(Collection entries)
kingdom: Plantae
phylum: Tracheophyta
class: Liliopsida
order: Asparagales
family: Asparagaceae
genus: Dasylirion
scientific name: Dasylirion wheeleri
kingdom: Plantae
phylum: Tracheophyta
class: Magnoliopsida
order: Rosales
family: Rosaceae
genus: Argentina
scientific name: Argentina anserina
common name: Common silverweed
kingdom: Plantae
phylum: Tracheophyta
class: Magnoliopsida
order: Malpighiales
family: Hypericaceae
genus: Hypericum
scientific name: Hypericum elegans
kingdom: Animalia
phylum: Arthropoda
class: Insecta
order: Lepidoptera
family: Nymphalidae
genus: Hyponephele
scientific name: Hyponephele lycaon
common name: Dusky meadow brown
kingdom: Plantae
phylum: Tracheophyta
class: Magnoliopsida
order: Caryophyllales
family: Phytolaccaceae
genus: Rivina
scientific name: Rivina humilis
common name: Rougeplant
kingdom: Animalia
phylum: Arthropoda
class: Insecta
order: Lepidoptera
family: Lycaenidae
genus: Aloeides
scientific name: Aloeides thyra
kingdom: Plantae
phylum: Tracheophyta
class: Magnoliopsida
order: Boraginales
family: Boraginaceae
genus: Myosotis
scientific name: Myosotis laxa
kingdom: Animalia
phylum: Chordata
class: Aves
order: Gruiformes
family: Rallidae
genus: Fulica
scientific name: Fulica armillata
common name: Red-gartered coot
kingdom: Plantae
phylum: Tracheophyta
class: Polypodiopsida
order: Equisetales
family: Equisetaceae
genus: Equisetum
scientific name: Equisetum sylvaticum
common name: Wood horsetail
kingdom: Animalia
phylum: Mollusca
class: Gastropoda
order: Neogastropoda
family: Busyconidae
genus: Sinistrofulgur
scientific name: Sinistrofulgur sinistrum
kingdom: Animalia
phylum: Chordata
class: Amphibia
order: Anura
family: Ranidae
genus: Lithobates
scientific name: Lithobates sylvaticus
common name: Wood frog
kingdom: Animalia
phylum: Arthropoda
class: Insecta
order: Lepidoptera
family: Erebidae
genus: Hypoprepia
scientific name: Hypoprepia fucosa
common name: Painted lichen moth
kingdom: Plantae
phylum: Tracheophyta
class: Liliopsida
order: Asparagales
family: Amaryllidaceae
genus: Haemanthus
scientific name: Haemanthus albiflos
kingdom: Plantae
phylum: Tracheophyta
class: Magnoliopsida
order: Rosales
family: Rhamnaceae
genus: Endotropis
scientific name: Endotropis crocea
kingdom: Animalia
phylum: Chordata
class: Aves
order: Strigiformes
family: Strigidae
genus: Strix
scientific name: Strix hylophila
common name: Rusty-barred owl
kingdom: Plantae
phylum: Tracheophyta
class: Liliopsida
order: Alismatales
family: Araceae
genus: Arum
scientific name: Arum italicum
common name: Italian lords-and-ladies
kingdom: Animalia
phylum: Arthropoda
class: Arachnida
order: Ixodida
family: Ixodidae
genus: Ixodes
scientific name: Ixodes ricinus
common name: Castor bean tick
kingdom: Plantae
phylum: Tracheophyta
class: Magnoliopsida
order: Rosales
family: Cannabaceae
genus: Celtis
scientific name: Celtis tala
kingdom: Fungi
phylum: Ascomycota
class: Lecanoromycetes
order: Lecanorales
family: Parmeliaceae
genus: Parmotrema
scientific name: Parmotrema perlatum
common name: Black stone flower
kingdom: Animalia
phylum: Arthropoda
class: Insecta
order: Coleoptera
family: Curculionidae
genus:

● Aim:
Output every line of the items above as a JSON list of strings, one string per line, leaving out blank lines.

● Exercise result:
[
  "kingdom: Plantae",
  "phylum: Tracheophyta",
  "class: Liliopsida",
  "order: Asparagales",
  "family: Asparagaceae",
  "genus: Dasylirion",
  "scientific name: Dasylirion wheeleri",
  "kingdom: Plantae",
  "phylum: Tracheophyta",
  "class: Magnoliopsida",
  "order: Rosales",
  "family: Rosaceae",
  "genus: Argentina",
  "scientific name: Argentina anserina",
  "common name: Common silverweed",
  "kingdom: Plantae",
  "phylum: Tracheophyta",
  "class: Magnoliopsida",
  "order: Malpighiales",
  "family: Hypericaceae",
  "genus: Hypericum",
  "scientific name: Hypericum elegans",
  "kingdom: Animalia",
  "phylum: Arthropoda",
  "class: Insecta",
  "order: Lepidoptera",
  "family: Nymphalidae",
  "genus: Hyponephele",
  "scientific name: Hyponephele lycaon",
  "common name: Dusky meadow brown",
  "kingdom: Plantae",
  "phylum: Tracheophyta",
  "class: Magnoliopsida",
  "order: Caryophyllales",
  "family: Phytolaccaceae",
  "genus: Rivina",
  "scientific name: Rivina humilis",
  "common name: Rougeplant",
  "kingdom: Animalia",
  "phylum: Arthropoda",
  "class: Insecta",
  "order: Lepidoptera",
  "family: Lycaenidae",
  "genus: Aloeides",
  "scientific name: Aloeides thyra",
  "kingdom: Plantae",
  "phylum: Tracheophyta",
  "class: Magnoliopsida",
  "order: Boraginales",
  "family: Boraginaceae",
  "genus: Myosotis",
  "scientific name: Myosotis laxa",
  "kingdom: Animalia",
  "phylum: Chordata",
  "class: Aves",
  "order: Gruiformes",
  "family: Rallidae",
  "genus: Fulica",
  "scientific name: Fulica armillata",
  "common name: Red-gartered coot",
  "kingdom: Plantae",
  "phylum: Tracheophyta",
  "class: Polypodiopsida",
  "order: Equisetales",
  "family: Equisetaceae",
  "genus: Equisetum",
  "scientific name: Equisetum sylvaticum",
  "common name: Wood horsetail",
  "kingdom: Animalia",
  "phylum: Mollusca",
  "class: Gastropoda",
  "order: Neogastropoda",
  "family: Busyconidae",
  "genus: Sinistrofulgur",
  "scientific name: Sinistrofulgur sinistrum",
  "kingdom: Animalia",
  "phylum: Chordata",
  "class: Amphibia",
  "order: Anura",
  "family: Ranidae",
  "genus: Lithobates",
  "scientific name: Lithobates sylvaticus",
  "common name: Wood frog",
  "kingdom: Animalia",
  "phylum: Arthropoda",
  "class: Insecta",
  "order: Lepidoptera",
  "family: Erebidae",
  "genus: Hypoprepia",
  "scientific name: Hypoprepia fucosa",
  "common name: Painted lichen moth",
  "kingdom: Plantae",
  "phylum: Tracheophyta",
  "class: Liliopsida",
  "order: Asparagales",
  "family: Amaryllidaceae",
  "genus: Haemanthus",
  "scientific name: Haemanthus albiflos",
  "kingdom: Plantae",
  "phylum: Tracheophyta",
  "class: Magnoliopsida",
  "order: Rosales",
  "family: Rhamnaceae",
  "genus: Endotropis",
  "scientific name: Endotropis crocea",
  "kingdom: Animalia",
  "phylum: Chordata",
  "class: Aves",
  "order: Strigiformes",
  "family: Strigidae",
  "genus: Strix",
  "scientific name: Strix hylophila",
  "common name: Rusty-barred owl",
  "kingdom: Plantae",
  "phylum: Tracheophyta",
  "class: Liliopsida",
  "order: Alismatales",
  "family: Araceae",
  "genus: Arum",
  "scientific name: Arum italicum",
  "common name: Italian lords-and-ladies",
  "kingdom: Animalia",
  "phylum: Arthropoda",
  "class: Arachnida",
  "order: Ixodida",
  "family: Ixodidae",
  "genus: Ixodes",
  "scientific name: Ixodes ricinus",
  "common name: Castor bean tick",
  "kingdom: Plantae",
  "phylum: Tracheophyta",
  "class: Magnoliopsida",
  "order: Rosales",
  "family: Cannabaceae",
  "genus: Celtis",
  "scientific name: Celtis tala",
  "kingdom: Fungi",
  "phylum: Ascomycota",
  "class: Lecanoromycetes",
  "order: Lecanorales",
  "family: Parmeliaceae",
  "genus: Parmotrema",
  "scientific name: Parmotrema perlatum",
  "common name: Black stone flower",
  "kingdom: Animalia",
  "phylum: Arthropoda",
  "class: Insecta",
  "order: Coleoptera",
  "family: Curculionidae",
  "genus:"
]